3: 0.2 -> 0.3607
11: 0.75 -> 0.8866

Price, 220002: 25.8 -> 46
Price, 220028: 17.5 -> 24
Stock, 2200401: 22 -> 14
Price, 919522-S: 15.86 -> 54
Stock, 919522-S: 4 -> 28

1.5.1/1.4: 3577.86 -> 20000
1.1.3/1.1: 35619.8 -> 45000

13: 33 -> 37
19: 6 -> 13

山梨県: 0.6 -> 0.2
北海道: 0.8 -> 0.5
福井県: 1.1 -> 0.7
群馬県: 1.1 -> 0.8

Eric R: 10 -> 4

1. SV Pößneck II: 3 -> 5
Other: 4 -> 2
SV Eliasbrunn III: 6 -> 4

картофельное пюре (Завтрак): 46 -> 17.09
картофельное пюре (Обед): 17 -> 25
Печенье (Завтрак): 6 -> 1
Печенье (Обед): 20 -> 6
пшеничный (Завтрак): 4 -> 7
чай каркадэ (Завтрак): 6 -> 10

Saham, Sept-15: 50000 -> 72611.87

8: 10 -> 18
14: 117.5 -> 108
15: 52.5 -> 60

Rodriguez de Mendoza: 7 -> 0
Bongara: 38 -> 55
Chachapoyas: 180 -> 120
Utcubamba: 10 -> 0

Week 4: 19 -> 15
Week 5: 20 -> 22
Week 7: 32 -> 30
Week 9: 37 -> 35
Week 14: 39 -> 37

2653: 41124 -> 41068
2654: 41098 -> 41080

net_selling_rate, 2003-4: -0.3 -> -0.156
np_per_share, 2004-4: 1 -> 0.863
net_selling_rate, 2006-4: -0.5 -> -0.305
□ □ □ □
Give exactly, and nothing besides, the lines from the one in which "Week 14: 39 -> 37" occurs through the end of the records.

Week 14: 39 -> 37

2653: 41124 -> 41068
2654: 41098 -> 41080

net_selling_rate, 2003-4: -0.3 -> -0.156
np_per_share, 2004-4: 1 -> 0.863
net_selling_rate, 2006-4: -0.5 -> -0.305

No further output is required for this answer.